- [TEXTE DE LECTURE]:
Madame Necker ne s’occupait des hommes et des événements que pour les comparer aux livres. Les littératures furent son monde.

Dupuis, dans tout son livre, est un savant en colère et furieux. Aussi se dément-il et se contredit-il le plus souvent, comme les hommes emportés et qui se fâchent.

L’abbé Barthlélemy fait minauder son esprit. Son érudition est fausse, et ment pour trop vouloir être agréable.

Le style de Dussault est un agréable ramage, où l’on ne peut démêler aucun air déterminé.

Que disaient-ils, que M De Bonald ne sait pas écrire ? Il sait écrire, et écrire parfaitement ; mais il ne sait pas plaire. On trouve souvent en lui des idées aimables et platoniques, unies au ton dogmatique, impérieux, austère, des raisonneurs de l’école moderne.

Il donne à ses expressions un rigorisme de sens qui tyrannise l’attention.

M De Bonald a besoin de la terre ; son esprit a des pieds, mais il n’a point d’ailes, ou il n’a du moins que des ailes fort courtes et qui ne lui servent qu’à marcher mieux et plus vite.

M De Bonald jette un filet sur les esprits, et ce filet a des couleurs ; mais il est tellement serré, qu’on ne peut rien voir au travers, lorsqu’une fois on est dedans.

On rencontre quelquefois chez M De Bonald de singulières conséquences. Il semble qu’on y tombe par un casse-cou, et l’esprit se sent quelque chose de démis.

Il n’y a souvent, dans ce qu’écrit M De Bonald, que l’attitude et l’insistance d’un homme qui affirme résolument. Il se trompe avec une force ! … c’est un gentillâtre de beaucoup d’esprit et de beaucoup de savoir, érigeant en doctrines ses premiers préjugés.

M De Beausset a retrouvé le fil perdu de la narration continue, ce fil ductile qui se plie et se replie en mille manières, sans se brouiller et sans se rompre. Une élégance simple, une facilité soignée, une modération vraie, rien de cherché, voilà ce qui est rare aujourd’hui, ou plutôt ce qu’on ne voit plus, et ce qui distingue éminemment cet écrivain. Dans Fénelon, il avait à enchâsser des perles, et il les a entourées plus richement. Dans Bossuet, il avait à montrer des blocs, et il les a isolés, cultivant les Muses sévères. Ses citations sont, dans le cours de son récit, comme des îles toutes pleines de monuments. En le lisant, on croit descendre un fleuve, par un beau temps, et au milieu d’un beau pays. Le siècle qu’il traverse, est montré à droite et à gauche. Il a rendu son caractère au genre tempéré, le seul qui soit classique et propre à nous ramener aux beautés saines qui charment l’âme, sans en altérer la lumière, sans la troubler par des passions. Mais on dirait, hélas ! qu’il faut au siècle présent des vertus molles, où il puisse soupçonner quelques blessures, des vertus malades, dont il puisse avoir pitié.

- [LISTE]:
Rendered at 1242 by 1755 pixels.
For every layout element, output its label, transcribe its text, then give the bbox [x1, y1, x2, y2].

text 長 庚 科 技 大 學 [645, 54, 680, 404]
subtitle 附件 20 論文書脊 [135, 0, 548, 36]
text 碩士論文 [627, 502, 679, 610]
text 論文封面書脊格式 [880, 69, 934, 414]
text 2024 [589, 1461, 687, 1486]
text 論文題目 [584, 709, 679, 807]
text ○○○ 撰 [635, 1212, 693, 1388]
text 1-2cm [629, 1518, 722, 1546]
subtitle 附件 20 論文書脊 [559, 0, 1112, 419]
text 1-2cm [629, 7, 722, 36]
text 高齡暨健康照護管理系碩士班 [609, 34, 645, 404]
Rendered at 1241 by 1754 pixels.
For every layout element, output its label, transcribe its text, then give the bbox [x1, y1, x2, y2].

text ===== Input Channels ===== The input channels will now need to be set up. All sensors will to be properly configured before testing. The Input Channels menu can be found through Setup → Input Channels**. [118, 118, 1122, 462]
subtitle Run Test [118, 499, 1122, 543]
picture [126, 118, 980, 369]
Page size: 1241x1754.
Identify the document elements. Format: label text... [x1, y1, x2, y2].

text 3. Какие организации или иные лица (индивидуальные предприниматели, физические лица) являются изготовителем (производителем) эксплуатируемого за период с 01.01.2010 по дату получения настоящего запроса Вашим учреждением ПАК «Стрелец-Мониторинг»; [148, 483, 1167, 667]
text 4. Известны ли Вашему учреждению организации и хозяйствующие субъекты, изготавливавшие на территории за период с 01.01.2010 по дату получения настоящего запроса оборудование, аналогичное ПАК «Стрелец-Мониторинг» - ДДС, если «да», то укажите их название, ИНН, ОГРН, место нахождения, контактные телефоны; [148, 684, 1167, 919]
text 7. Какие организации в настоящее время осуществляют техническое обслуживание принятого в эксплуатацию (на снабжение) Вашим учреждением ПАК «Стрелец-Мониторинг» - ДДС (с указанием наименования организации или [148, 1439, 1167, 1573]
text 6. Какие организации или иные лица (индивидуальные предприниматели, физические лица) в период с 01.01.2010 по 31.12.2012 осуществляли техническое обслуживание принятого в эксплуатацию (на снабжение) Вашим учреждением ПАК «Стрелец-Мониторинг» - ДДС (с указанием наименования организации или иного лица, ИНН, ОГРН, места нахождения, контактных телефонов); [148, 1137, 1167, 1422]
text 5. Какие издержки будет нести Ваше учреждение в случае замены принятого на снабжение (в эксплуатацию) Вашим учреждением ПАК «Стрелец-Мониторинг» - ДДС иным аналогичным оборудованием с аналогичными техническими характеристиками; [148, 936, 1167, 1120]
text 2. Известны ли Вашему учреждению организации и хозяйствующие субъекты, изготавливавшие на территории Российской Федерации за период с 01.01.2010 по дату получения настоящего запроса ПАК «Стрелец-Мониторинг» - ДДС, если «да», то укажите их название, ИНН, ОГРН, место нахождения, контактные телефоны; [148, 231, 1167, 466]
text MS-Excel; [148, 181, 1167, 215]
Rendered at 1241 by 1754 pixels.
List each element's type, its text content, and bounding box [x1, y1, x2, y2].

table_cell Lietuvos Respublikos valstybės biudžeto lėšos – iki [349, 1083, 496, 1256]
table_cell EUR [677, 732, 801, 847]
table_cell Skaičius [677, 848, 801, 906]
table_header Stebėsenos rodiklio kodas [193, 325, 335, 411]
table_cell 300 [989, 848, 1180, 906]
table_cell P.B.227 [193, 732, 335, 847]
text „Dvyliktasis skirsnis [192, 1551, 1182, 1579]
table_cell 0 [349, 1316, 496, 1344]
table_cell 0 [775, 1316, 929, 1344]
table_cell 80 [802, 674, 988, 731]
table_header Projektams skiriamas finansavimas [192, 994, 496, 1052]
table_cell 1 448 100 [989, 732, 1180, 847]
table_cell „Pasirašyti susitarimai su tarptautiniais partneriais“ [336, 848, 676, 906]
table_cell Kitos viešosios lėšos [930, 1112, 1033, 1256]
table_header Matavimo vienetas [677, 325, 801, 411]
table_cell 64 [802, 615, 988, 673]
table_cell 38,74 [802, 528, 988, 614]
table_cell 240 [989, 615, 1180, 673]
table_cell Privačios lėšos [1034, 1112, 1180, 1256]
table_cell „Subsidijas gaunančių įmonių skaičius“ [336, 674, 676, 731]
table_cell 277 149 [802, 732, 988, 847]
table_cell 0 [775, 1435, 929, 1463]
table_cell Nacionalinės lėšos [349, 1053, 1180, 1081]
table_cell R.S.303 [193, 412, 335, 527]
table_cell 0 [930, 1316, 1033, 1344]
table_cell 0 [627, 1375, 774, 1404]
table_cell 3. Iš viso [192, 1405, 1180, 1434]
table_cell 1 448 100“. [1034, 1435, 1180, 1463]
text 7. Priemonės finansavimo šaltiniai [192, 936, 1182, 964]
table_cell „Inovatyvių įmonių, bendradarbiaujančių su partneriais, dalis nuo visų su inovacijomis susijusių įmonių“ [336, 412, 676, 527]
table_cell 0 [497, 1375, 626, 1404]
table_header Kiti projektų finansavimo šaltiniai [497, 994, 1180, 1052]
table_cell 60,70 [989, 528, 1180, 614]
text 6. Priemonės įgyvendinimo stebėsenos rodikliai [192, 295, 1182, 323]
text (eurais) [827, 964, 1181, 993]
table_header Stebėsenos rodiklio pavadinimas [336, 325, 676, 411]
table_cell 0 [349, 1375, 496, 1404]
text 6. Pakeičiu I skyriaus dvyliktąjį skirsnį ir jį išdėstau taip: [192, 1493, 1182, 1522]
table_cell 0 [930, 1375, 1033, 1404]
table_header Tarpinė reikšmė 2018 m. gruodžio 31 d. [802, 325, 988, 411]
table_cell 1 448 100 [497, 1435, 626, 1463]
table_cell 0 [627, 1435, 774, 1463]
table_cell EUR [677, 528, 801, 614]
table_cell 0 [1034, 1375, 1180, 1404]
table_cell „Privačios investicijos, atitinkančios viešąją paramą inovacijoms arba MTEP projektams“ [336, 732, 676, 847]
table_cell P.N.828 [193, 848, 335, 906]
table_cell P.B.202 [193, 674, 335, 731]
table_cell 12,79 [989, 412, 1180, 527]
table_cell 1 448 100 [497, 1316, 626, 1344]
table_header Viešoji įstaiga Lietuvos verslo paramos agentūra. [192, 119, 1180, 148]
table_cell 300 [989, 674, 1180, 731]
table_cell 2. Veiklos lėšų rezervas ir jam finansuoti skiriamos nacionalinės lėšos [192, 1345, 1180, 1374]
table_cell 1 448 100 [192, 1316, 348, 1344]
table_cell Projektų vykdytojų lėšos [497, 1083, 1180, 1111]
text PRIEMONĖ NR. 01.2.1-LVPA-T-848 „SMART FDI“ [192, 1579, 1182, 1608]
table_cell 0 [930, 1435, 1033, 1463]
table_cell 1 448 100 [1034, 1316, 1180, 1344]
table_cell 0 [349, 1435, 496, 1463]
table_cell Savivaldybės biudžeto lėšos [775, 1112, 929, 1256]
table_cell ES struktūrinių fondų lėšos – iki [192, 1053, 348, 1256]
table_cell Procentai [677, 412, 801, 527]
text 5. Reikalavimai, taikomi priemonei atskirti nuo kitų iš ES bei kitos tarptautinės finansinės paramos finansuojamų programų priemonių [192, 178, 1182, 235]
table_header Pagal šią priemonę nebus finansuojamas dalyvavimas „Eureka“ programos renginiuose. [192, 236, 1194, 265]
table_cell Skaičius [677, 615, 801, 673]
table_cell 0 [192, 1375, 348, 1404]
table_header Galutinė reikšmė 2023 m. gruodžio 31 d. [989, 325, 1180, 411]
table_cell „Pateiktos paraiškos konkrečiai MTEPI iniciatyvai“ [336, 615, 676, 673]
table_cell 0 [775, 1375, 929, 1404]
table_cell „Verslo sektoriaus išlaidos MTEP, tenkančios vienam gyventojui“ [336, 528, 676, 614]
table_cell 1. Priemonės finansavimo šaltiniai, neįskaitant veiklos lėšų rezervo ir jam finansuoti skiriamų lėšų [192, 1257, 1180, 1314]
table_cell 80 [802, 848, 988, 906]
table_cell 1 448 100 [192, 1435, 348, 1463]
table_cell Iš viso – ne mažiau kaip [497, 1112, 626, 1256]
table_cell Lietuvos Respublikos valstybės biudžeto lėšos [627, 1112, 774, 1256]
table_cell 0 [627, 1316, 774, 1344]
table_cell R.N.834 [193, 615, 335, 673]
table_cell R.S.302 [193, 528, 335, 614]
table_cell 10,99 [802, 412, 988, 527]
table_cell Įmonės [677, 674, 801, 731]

- [CONSIGNE]: Extrayez du texte sur les écrivains, sans rien y changer, le passage compris entre « Madame Necker ne » et « qui se fâchent. », bornes incluses.

- [RÉPONSE CORRECTE]:
Madame Necker ne s’occupait des hommes et des événements que pour les comparer aux livres. Les littératures furent son monde.

Dupuis, dans tout son livre, est un savant en colère et furieux. Aussi se dément-il et se contredit-il le plus souvent, comme les hommes emportés et qui se fâchent.